Saved data entries
++++

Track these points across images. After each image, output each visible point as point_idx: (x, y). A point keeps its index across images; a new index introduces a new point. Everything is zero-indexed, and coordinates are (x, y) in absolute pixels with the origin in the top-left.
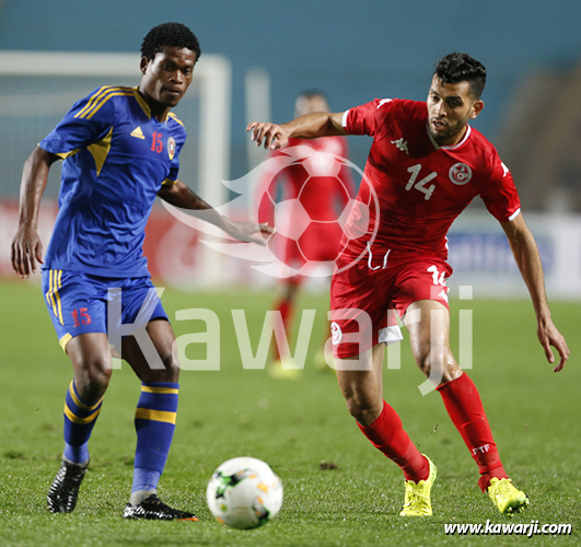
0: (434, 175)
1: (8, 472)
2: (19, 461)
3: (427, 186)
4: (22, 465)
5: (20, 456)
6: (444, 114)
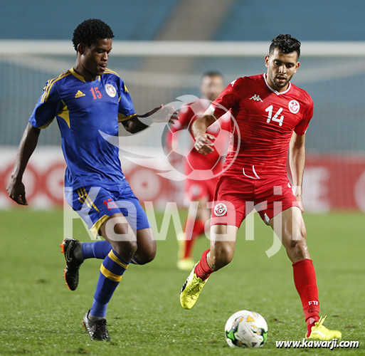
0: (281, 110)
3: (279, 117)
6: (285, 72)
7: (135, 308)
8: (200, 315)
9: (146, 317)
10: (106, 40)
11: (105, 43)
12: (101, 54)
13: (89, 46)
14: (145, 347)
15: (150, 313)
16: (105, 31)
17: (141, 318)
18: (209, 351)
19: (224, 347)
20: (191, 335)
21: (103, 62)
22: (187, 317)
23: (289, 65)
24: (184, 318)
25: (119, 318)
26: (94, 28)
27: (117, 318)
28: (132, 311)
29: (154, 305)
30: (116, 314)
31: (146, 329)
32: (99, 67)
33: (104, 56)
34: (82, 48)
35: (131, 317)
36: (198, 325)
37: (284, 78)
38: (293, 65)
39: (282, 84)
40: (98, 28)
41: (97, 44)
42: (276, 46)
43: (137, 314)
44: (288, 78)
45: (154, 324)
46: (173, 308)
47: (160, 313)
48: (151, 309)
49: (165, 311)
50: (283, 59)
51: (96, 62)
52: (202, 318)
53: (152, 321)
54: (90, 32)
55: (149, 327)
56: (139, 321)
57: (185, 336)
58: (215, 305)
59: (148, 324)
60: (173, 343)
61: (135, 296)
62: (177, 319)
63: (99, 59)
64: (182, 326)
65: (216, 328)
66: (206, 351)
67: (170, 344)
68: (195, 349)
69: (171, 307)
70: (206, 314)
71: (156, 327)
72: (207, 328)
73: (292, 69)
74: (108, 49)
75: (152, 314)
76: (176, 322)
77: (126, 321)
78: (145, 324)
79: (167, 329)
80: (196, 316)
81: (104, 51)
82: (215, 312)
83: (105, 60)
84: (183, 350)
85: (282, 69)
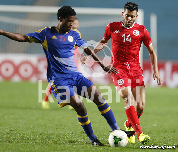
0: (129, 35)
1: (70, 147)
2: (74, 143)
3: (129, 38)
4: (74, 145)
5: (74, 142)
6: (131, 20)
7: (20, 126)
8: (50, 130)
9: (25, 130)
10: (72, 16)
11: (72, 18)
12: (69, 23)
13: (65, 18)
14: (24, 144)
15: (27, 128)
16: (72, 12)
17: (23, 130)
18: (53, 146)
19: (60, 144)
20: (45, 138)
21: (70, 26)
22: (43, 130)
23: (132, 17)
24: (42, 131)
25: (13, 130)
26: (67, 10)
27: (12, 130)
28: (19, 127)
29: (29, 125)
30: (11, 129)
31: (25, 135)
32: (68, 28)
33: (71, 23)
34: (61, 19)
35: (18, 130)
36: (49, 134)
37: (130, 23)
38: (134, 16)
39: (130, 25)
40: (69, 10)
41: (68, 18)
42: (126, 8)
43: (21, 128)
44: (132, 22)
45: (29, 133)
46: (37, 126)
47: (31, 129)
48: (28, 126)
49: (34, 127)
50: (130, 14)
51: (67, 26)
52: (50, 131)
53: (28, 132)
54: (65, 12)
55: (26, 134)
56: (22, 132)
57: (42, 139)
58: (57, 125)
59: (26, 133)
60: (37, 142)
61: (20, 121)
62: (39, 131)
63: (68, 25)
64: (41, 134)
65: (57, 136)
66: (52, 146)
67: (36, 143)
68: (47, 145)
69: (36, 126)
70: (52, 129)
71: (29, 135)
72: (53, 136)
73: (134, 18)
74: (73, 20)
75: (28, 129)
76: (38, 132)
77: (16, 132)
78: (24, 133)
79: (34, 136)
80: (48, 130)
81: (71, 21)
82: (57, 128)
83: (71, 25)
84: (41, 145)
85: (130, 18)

++++

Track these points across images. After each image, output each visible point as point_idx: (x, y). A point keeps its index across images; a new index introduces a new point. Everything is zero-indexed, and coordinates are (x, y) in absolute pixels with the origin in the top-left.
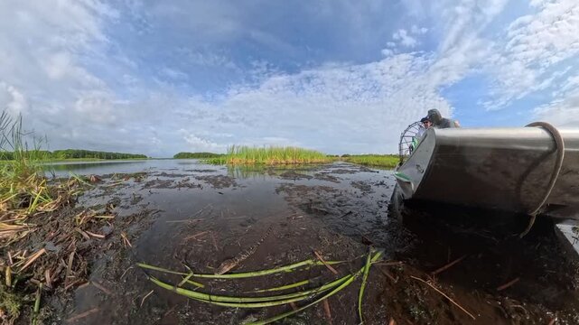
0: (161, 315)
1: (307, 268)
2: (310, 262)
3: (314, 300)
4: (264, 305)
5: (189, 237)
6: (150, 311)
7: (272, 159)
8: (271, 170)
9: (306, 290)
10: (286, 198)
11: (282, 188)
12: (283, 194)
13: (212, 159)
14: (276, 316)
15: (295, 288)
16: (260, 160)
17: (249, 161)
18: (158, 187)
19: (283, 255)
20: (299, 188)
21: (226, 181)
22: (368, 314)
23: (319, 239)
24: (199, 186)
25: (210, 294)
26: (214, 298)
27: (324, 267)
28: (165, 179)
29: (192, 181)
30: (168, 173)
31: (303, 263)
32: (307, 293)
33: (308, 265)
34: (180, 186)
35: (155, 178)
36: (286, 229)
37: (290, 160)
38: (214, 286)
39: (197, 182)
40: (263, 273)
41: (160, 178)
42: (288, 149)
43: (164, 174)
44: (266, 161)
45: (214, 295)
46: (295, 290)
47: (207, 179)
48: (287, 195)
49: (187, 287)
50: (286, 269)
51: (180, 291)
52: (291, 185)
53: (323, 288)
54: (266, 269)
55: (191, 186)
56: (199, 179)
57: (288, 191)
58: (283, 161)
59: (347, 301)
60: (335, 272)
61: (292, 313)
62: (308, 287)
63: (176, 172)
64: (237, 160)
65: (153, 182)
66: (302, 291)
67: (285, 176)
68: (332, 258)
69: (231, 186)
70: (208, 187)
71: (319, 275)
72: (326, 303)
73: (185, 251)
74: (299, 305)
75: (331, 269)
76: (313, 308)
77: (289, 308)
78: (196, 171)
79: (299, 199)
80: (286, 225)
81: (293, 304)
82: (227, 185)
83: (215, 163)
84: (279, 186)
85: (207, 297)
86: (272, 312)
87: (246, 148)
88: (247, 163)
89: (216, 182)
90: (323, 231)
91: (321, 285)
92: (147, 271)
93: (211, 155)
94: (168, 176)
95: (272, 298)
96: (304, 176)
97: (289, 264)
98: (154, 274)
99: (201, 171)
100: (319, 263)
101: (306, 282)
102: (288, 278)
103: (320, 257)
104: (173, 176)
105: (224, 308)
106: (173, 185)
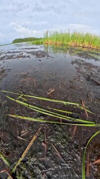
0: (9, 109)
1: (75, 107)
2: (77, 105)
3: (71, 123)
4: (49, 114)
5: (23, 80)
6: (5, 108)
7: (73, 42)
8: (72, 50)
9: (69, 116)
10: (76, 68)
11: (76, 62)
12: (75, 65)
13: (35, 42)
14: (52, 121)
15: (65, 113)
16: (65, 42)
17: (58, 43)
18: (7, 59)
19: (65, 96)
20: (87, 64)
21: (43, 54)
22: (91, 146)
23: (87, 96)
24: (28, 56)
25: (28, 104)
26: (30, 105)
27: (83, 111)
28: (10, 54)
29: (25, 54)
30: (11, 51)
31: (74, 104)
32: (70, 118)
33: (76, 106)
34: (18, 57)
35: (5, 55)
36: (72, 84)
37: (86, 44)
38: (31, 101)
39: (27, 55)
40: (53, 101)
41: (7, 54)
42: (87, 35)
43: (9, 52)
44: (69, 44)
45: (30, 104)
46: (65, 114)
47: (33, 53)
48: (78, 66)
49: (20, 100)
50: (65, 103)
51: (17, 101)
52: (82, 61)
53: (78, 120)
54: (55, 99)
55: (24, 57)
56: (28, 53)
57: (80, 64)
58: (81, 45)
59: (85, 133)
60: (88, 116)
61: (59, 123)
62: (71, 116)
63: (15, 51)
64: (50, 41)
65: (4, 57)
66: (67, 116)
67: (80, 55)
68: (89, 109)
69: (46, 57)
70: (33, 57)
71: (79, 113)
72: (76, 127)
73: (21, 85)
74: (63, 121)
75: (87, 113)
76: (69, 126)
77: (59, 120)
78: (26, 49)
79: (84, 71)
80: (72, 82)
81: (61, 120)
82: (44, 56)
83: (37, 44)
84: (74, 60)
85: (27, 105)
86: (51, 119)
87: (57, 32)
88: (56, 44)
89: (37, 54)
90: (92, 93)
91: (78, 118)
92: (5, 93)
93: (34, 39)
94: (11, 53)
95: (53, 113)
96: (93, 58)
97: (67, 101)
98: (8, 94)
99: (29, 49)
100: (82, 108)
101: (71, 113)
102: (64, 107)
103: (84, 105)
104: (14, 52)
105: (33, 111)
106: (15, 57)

++++

Look above for the line with "3: (427, 186)" and copy exactly from it through the line with "84: (183, 350)", both included. Omit the pictures.

**RESPONSE TO THE EXERCISE:**
3: (427, 186)
4: (22, 465)
5: (20, 456)
6: (444, 114)
0: (281, 110)
3: (279, 117)
6: (285, 72)
7: (135, 308)
8: (200, 315)
9: (146, 317)
10: (106, 40)
11: (105, 43)
12: (101, 54)
13: (89, 46)
14: (145, 347)
15: (150, 313)
16: (105, 31)
17: (141, 318)
18: (209, 351)
19: (224, 347)
20: (191, 335)
21: (103, 62)
22: (187, 317)
23: (289, 65)
24: (184, 318)
25: (119, 318)
26: (94, 28)
27: (117, 318)
28: (132, 311)
29: (154, 305)
30: (116, 314)
31: (146, 329)
32: (99, 67)
33: (104, 56)
34: (82, 48)
35: (131, 317)
36: (198, 325)
37: (284, 78)
38: (293, 65)
39: (282, 84)
40: (98, 28)
41: (97, 44)
42: (276, 46)
43: (137, 314)
44: (288, 78)
45: (154, 324)
46: (173, 308)
47: (160, 313)
48: (151, 309)
49: (165, 311)
50: (283, 59)
51: (96, 62)
52: (202, 318)
53: (152, 321)
54: (90, 32)
55: (149, 327)
56: (139, 321)
57: (185, 336)
58: (215, 305)
59: (148, 324)
60: (173, 343)
61: (135, 296)
62: (177, 319)
63: (99, 59)
64: (182, 326)
65: (216, 328)
66: (206, 351)
67: (170, 344)
68: (195, 349)
69: (171, 307)
70: (206, 314)
71: (156, 327)
72: (207, 328)
73: (292, 69)
74: (108, 49)
75: (152, 314)
76: (176, 322)
77: (126, 321)
78: (145, 324)
79: (167, 329)
80: (196, 316)
81: (104, 51)
82: (215, 312)
83: (105, 60)
84: (183, 350)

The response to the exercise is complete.